46. The biosensor according to claim 41, wherein the matrix material is a polymeric material or a polyscharide, or wherein the matrix material is selected from polydopamine, agarose, Nafion, chitosan, polyethyelenimine (PEI) and polyvinylpyridine (PVPy).

47. The biosensor according to claim 46, wherein the matrix material is polydopamine or agarose.

48. The biosensor according to claim 41, the device being an oxygen-passive biosensor device comprising a surface region of a carbon allotrope and polydopamine as a matrix material layer, associated with said surface region, the polydopamine matrix material layer entrapping at least one enzyme and at least one redox charge mediator, or wherein the device is an oxygen-passive biosensor comprising a surface region of a carbon allotrope and agarose as a matrix material layer, associated with said surface region, the agarose matrix material layer entrapping at least one enzyme and at least one redox charge mediator.

49. The biosensor according to claim 41, wherein the at least one redox charge mediator is selected from substituted naphthoquinones, or from benzyl viologen, indigo disulfonate, methylene blue, 2,5-dihydroxybenzoquinone, ferrocenecarboxaldehyde, ferrocenmethanol, dichloronaphtoquinone (DCNQ) and dichlorophenol indo-phenol (DCPIP).

50. The biosensor according to claim 49, wherein the redox charge mediator is dichloronaphtoquinone (DCNQ) or dichlorophenol indo-phenol (DCPIP).

51. The biosensor according to claim 41, wherein the at least one enzyme is selected from glucose dehydrogenase (GDH), lactate dehydrogenase (LDH), lactose dehydrogenase, alcohol dehydrogenase, fructose dehydrogenase and glucose-6-phosphate dehydrogenase.

52. The biosensor according to claim 41, being a glucose sensor.

53. The biosensor according to claim 52, wherein the at least one enzyme is glucose dehydrogenase (GDH), wherein the GDH enzyme is optionally a nicotinamide-dependent GDH, a pyrroloquinoline quinone (PQQ-GDH) or a flavin adenine dinucleotide (FAD-dependent GDH, FAD-GDH) enzyme.

54. The biosensor according to claim 41, being a lactate sensor.
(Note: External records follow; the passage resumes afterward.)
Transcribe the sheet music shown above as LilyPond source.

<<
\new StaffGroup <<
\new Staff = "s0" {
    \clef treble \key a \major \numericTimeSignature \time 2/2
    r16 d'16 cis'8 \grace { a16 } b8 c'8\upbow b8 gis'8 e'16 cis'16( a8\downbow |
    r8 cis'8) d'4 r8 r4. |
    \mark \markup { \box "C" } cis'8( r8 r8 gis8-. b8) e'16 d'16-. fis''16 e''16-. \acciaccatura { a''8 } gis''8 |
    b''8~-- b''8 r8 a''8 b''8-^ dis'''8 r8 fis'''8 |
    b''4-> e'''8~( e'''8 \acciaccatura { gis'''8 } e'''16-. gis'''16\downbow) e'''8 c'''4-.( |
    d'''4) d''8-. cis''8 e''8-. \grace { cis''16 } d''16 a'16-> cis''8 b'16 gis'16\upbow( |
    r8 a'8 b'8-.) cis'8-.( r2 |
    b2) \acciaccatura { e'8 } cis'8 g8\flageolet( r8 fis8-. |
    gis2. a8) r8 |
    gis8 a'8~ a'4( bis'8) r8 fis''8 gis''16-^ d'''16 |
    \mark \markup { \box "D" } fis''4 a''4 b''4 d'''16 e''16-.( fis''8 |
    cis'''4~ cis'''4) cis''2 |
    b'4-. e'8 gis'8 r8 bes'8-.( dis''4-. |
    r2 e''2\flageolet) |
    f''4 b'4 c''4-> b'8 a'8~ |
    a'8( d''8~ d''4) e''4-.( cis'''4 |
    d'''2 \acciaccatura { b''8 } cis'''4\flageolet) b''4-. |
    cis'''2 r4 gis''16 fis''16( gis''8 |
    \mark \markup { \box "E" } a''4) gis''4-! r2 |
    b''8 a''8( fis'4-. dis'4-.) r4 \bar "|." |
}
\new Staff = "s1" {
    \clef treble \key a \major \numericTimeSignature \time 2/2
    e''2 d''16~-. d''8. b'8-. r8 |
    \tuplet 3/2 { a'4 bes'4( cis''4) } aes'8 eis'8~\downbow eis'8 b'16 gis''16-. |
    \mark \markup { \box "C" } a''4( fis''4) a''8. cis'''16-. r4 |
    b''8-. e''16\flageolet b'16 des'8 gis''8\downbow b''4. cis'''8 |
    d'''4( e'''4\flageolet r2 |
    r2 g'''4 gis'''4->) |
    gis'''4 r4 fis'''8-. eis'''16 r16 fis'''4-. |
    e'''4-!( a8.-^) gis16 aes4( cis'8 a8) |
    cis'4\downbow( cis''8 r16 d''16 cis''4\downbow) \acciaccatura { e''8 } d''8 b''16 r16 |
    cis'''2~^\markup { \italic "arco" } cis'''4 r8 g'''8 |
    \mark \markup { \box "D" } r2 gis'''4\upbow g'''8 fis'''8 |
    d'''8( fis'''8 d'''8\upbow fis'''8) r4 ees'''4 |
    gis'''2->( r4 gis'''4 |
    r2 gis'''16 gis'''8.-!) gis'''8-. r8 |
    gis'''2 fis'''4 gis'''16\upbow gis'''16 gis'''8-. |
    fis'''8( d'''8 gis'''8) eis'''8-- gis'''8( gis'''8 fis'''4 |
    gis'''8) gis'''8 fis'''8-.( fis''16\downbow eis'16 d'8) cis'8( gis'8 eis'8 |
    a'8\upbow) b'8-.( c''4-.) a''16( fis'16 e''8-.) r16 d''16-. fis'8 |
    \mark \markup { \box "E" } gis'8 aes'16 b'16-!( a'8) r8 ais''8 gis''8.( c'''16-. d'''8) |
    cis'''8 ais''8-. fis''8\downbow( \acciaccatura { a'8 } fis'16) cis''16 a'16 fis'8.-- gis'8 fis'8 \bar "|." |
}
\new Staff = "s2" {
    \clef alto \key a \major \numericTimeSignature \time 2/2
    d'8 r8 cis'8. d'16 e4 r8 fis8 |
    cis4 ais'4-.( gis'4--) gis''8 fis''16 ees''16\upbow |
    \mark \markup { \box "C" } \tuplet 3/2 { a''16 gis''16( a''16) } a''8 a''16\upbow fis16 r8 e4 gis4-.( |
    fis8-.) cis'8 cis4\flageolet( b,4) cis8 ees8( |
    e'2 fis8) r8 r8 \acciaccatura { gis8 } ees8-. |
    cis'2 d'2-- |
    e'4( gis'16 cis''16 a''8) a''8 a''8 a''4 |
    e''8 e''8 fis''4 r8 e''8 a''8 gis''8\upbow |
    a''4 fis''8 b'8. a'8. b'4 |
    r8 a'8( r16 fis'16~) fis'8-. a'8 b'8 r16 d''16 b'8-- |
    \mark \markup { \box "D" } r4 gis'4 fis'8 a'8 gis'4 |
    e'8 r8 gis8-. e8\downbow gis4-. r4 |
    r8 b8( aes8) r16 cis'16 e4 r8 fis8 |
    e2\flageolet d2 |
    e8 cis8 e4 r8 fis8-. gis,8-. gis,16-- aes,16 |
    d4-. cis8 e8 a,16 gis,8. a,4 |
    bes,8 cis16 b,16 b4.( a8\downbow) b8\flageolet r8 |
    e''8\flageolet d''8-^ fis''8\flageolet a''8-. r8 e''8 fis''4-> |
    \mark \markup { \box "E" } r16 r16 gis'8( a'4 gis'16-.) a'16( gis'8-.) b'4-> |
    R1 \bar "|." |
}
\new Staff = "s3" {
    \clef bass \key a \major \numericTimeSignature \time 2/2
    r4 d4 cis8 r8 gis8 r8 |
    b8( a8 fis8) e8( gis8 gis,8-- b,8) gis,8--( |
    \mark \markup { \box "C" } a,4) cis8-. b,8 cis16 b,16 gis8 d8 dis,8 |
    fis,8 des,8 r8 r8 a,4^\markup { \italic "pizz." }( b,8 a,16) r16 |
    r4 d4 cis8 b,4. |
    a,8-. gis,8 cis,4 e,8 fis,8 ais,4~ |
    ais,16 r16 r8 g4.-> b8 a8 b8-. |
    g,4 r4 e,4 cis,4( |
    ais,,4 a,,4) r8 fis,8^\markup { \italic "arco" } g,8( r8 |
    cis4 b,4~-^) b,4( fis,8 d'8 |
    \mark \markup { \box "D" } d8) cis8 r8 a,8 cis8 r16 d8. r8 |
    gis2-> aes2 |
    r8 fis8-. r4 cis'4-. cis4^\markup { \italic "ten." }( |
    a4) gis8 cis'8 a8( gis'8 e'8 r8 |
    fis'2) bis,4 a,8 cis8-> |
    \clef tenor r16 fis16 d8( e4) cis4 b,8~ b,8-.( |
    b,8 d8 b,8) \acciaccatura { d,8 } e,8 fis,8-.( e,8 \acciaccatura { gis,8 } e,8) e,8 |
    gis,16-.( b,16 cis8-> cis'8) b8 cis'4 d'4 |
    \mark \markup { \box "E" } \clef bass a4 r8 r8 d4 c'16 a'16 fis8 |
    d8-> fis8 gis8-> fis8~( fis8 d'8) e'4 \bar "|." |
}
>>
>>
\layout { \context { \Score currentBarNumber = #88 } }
55. The biosensor according to claim 54, wherein the at least one enzyme is lactate dehydrogenase (LDH), wherein the LDH is optionally a flavin mononucleotide (FMN)-dependent L-LDH.

56. A glucometer oxygen-passive device for detecting presence and/or amount of glucose in a sample, the device comprising an electrode having a surface region comprising or consisting at least one carbon allotrope, the surface region being associated with a polydopamine entrapping FAD-GDH and at least one redox charge mediator.

57. An oxygen-passive biosensor device for detecting presence and/or amount of lactate in a sample, the device comprising an electrode having a surface region comprising or consisting at least one carbon allotrope, the surface region being associated with a polydopamine or agarose entrapping lactate dehydrogenase (LDH) and at least one redox charge mediator.

58. A multi-sensing oxygen-passive device for determining presence of two or more analytes, the device comprising one or more biosensor according to claim 41.

59. An oxygen-passive sensing unit comprising:

an electrode assembly comprising at least one working electrode and at least one reference electrode, the at least one working electrode having an active surface of at least one carbon allotrope and a film of polydopamine disposed thereon, the film of polydopamine comprising, entrapping or holding one or more enzymes and one or more redox charge mediators,

a measuring circuit for measuring a change in the current generated by the working electrode at constant potential, as a function of time, and

a connection means to connect said electrodes to the measuring circuit,

the device being configured and operable for functioning when in contact with a medium to be analyzed.